DEAR ABBY: I have been in a relationship for five years with my boyfriend, "Clay." We live in separate houses. I have three children, ages 18, 17 and 12. My 18-year-old is away at college.
Clay never comes to my house. Every weekend, and sometimes during the week, I must pack my bags and those of my kids to go to Clay's. This is hard for us. I have discussed it with him, but his answer is that he's "set in his ways."
He expects me to drop everything at a moment's notice to host parties for him, or meet him for dinner with his co-workers. I have explained that a single mother cannot do this all the time.
I am tired and frustrated. I have stayed with Clay this long thinking that one day he'll want more from this relationship. But it's difficult enough taking care of one home without having to look after a second one.
Am I wasting my time? Should I move on? I feel he does love my kids and me. We have never argued, and he has never mistreated me. I just don't know what to do anymore.

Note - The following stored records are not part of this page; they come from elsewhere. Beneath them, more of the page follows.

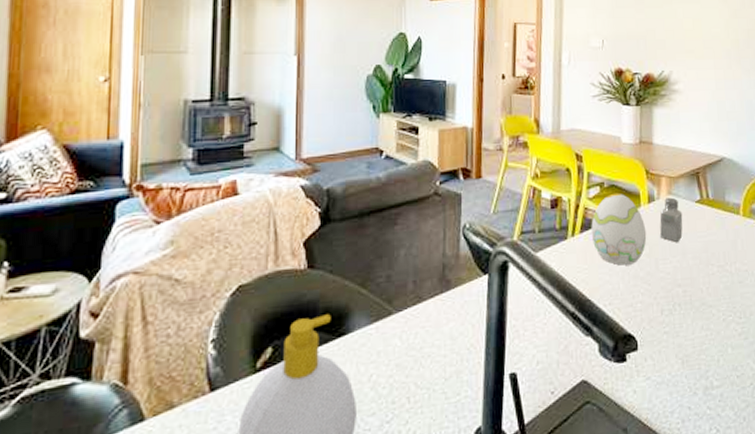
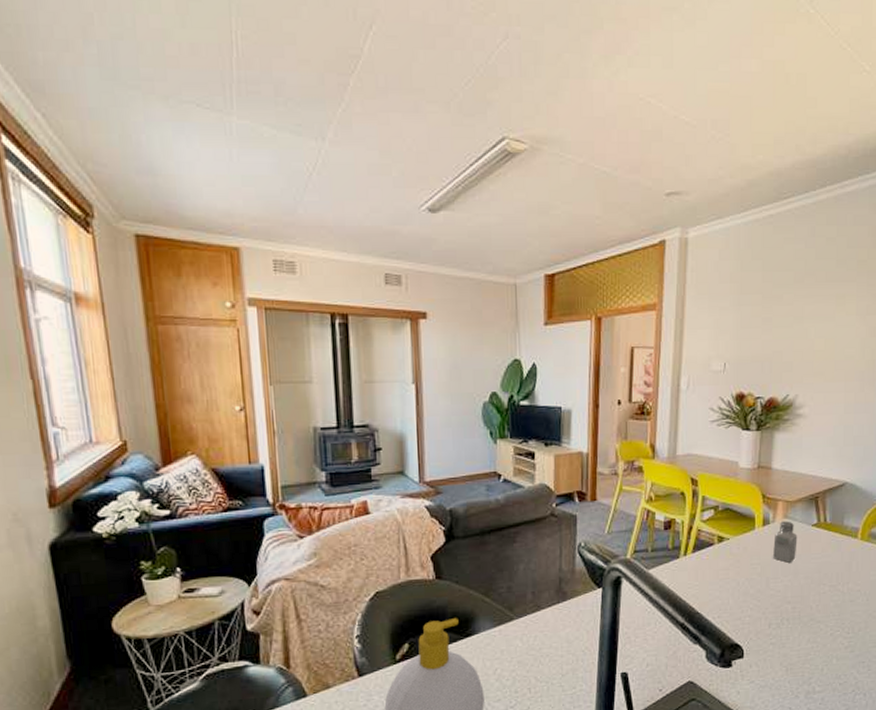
decorative egg: present [591,193,647,266] -> none [703,516,759,583]

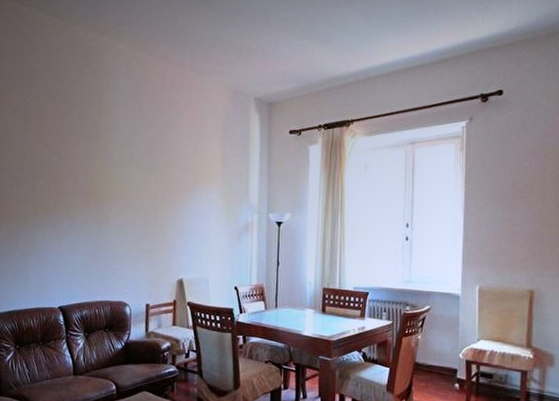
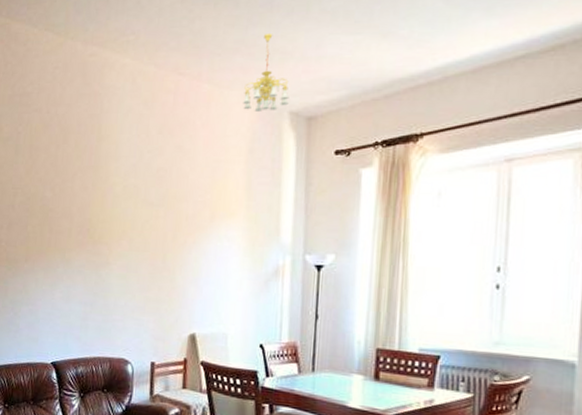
chandelier: none [218,33,254,96] -> present [243,33,289,112]

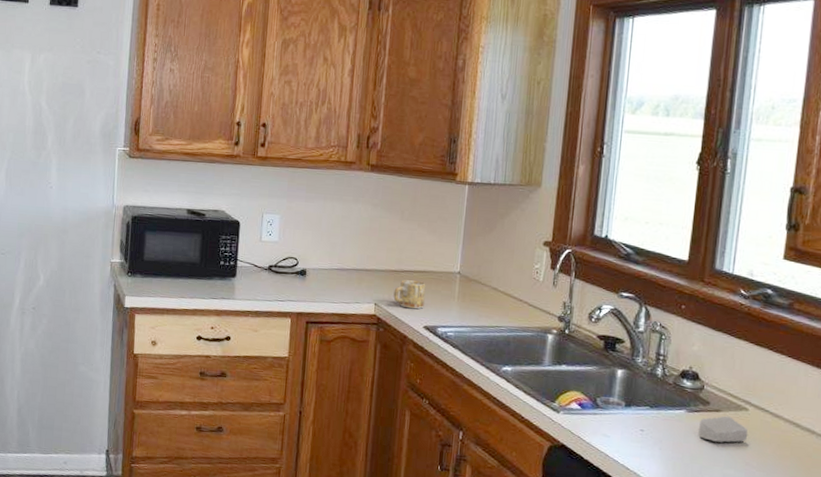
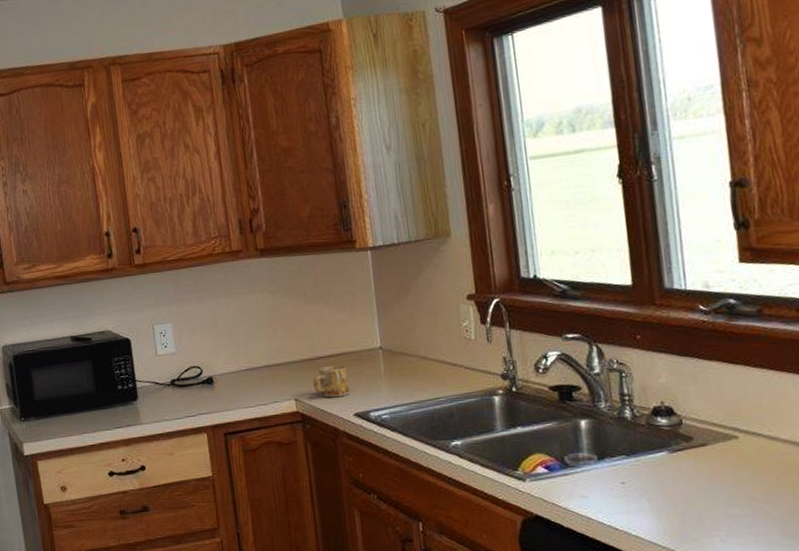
soap bar: present [698,415,748,443] -> none [686,448,745,481]

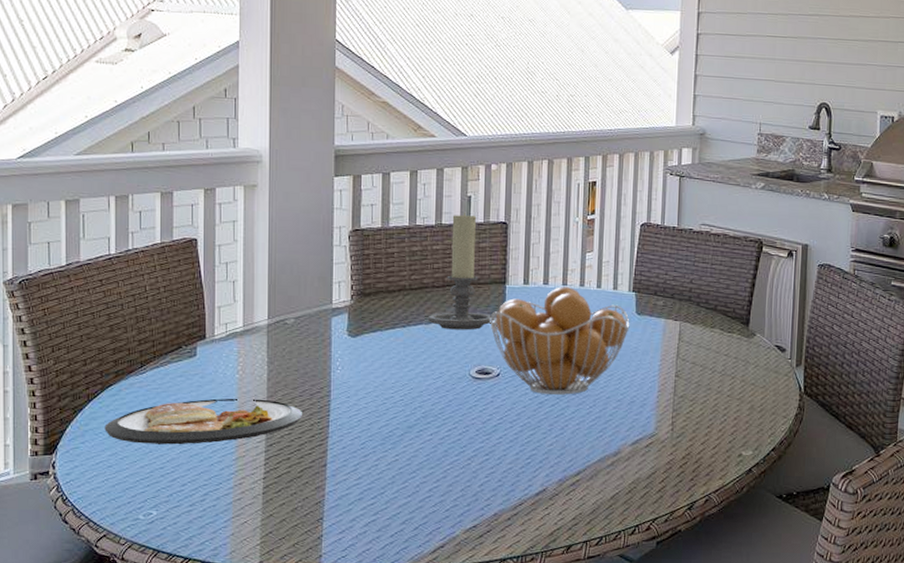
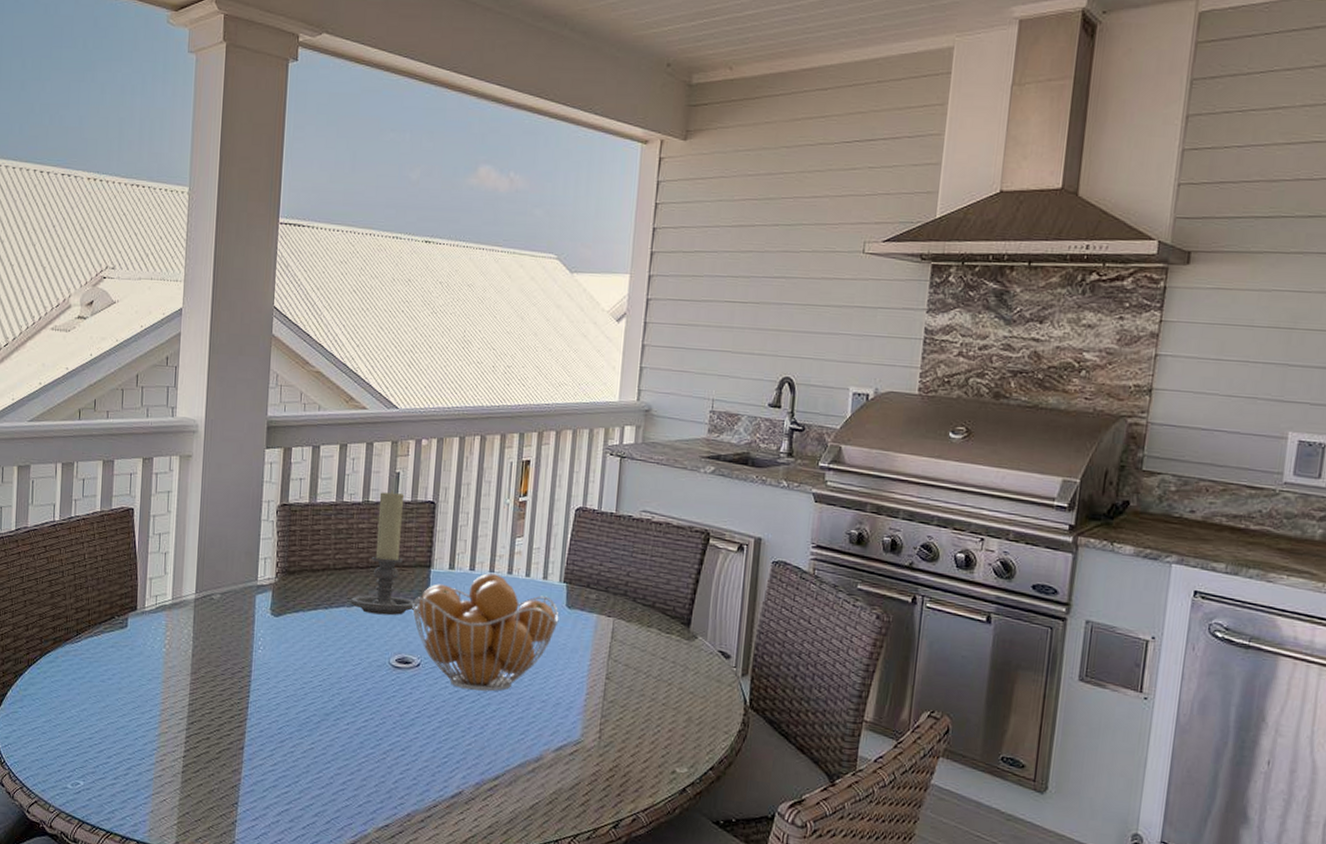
dish: present [104,398,302,445] -> none [41,671,223,717]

- Miserable in Mississippi
DEAR MISERABLE: Why should Clay want more from a relationship that's working just fine for him? He has all the perks and none of the responsibilities that come with marriage. When he snaps his fingers, you run, regardless of the stress on you and your children.
That when you have mentioned a compromise he tells you he is "set in his ways" should convey a strong message. It's time to lay your cards on the table and tell Clay what you want and what you need from this relationship, so if he isn't prepared to give it to you, you can make other plans.